Illegal immigrants fleeing Arizona’s S.B. 1070 law face arrest at border for trying to leave
Posted on 06 August 2010 by oscar
From: La Frontera Times
Illegal immigrants in Arizona are trapped in a new dilemma: stay in the U.S. and risk being arrested, or leave — and risk the same fate.
“When illegal immigrants are detected trying to leave the country, they are not just ushered across the line,” reports the Arizona Republic.
Instead, if undocumented workers attempt to return to Mexico, they face being punished for their immigration status on the way out.
Regulations at the border require that individuals leaving must first have their photographs and fingerprints taken, which are stored in a database. Those found to have been living in the U.S. illegally can be arrested and deported.
That decision is left up to the sole discretion of the inspector at the border, according to Guadalupe Ramirez, a director at Arizona’s Nogales port.
But he says the law is not intended to stop illegal immigrants from leaving – it was designed to snare criminals.
“The whole idea is there are going to be consequences now for people who come into the United States with the sole purpose of doing illegal activity,” Ramirez told the Republic. “Our job tells us if we find somebody at a port coming or going that is in violation of our laws, we are going to document it.”
The protocol at the border has outraged activists, who believe it puts illegal immigrants in an impossible position.
“Instead of permitting people who want to leave, we punish them in this fashion,” Isabel Garcia, co-chair of Tuscon immigrants-rights group Derechos Humanos, told the Republic. “What purpose does this serve?”
Being formally deported for “unauthorized presence” in the U.S. carries serious consequences: those kicked out of the country can be blocked from pursuing legal immigration for 10 years, and a future arrest for trying to enter the country again illegally can be charged as a criminal offense.
Though the White House has fought against Arizona’s controversial new immigration law, S.B. 1070, the tighter exit procedures across the border were actually implemented by the Obama administration in the last year to target drug and weapon smuggling.

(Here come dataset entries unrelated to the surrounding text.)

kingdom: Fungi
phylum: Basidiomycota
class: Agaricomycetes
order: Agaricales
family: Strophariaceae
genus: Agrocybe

Bonnie Arellano, a spokeswoman for U.S. Customs and Border Protection says the procedures are working. Officials have seized $4.7 million in cash and over 12,000 rounds of ammunition from people trying to sneak across the Arizona – Mexico border, and have arrested more than 5,000 individuals, including those with criminal backgrounds and smuggled goods.
But these numbers do not break down how many of the 5,000 were detained for smuggling, and how many whose only infraction was their undocumented status in the U.S.
Even conservatives who support stronger immigration controls believe the checkpoint policy is counter-productive to the bigger picture.
“We are asking the Obama administration to designate border checkpoints that illegal immigrants can use to leave the U.S. without fear,” William Gheen, president of Americans for Legal Immigration, told the Republic.
“This is about the only situation we would ever advocate that our immigration laws be waived.”
Immigrants have been fleeing the state since Gov. Jan Brewer announced plans to implement Arizona’s harsh new anti-immigration law, S.B. 1070.
Paul Senseman, a spokesman for Brewer, has said reports of an exodus of Mexicans from the state could be a good thing. “If that means that fewer people are breaking the law, that is absolutely an accomplishment,” he told USA Today.